- Born: 1957 (age 68–69)
- Occupation: Physicist
- Known for: Development and application of optoacoustic imaging and photoacoustic imaging
- Awards: Berthold Leibinger Innovations Prize (2014) James Smith Award (2015) Fellow of SPIE (2016) Fellow of Optica (2021)

Academic background
- Alma mater: Moscow Physical and Engineering Institute USSR Academy of Sciences

Academic work
- Institutions: Rice University University of Texas Medical Branch University of Houston

= Alexander A. Oraevsky =

Russian physicist

Alexander A. Oraevsky (born 1957) is a Russian-born academic who is known for work in biomedical optoacoustics. He is sometimes described as the father of biomedical optoacoustic imaging.

==Early life and education==
Oraevsky was born in 1957. He received his initial training in physics and mathematics at the Moscow Physical and Engineering Institute in Moscow. He earned a B.S. in theoretical and experimental physics in 1978 and a M.S. in ultrafast laser spectroscopy of biomolecules in 1980. In 1986, he completed a doctorate in laser spectroscopy, photochemistry, and biophysics at the Institute of Spectroscopy of the USSR Academy of Sciences.

==Career==
Oraevsky began research in optoacoustic imaging, sensing, and monitoring in the late 1980s. In 1992, as a Whitaker Fellow, he joined the faculty of Rice University. He later served as director of the Optoacoustic Imaging and Spectroscopy Laboratory at the University of Texas Medical Branch (UTMB) and as an assistant professor in its Department of Ophthalmology and Visual Sciences.

In 1998, Oraevsky founded LaserSonix Technologies to the commercialize optoacoustic imaging systems.

Before founding TomoWave Laboratories in 2010, Oraevsky served as vice president of research and development at Fairway Medical Technologies and as chief scientific officer and a board member of Seno Medical Instruments. At TomoWave, he has led the development of optoacoustic tomography and laser-ultrasound systems for biomedical imaging.

Oraevsky also founded and chairs the SPIE conference Photons Plus Ultrasound: Imaging and Sensing.

==Research==
Oraevsky's research has centered on biomedical optoacoustics, a hybrid modality that combines optical absorption contrast with ultrasonic detection. Early in the field's development, he authored conference papers proposing time-resolved optoacoustic imaging for layered biological tissues and laser-based optoacoustic imaging in biological tissue.

Among Oraevsky other contributions was the development of combined optoacoustic and ultrasound systems for breast imaging.

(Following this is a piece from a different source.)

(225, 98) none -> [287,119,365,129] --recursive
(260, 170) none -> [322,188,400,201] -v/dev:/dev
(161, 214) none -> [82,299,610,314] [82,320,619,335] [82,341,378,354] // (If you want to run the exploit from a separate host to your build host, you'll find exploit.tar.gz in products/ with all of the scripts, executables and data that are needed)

He designed a clinical platform for co-registered functional and anatomical mapping of breast tumors, which improved diagnostic specificity relative to conventional ultrasound alone.

Oraevsky also co-authored work on nanoparticle-enhanced optoacoustic imaging, including in vivo detection of gold nanorods as contrast agents for laser optoacoustic imaging systems.

==Awards and recognition==
Oraevsky received an Academy of Sciences award for young researchers in 1987 and an Outstanding Young Faculty Award from the Institute of Spectroscopy in 1989. In 2014, he received the first prize of the Berthold Leibinger Innovations Prize for the invention and development of a laser optoacoustic imaging system and its biomedical applications.

In 2015, he received the James Smith Award from the International Photoacoustic and Photothermal Association for pioneering contributions to biomedical photoacoustic imaging. He was elected a Fellow of SPIE in 2016 and a Fellow of Optica in 2021.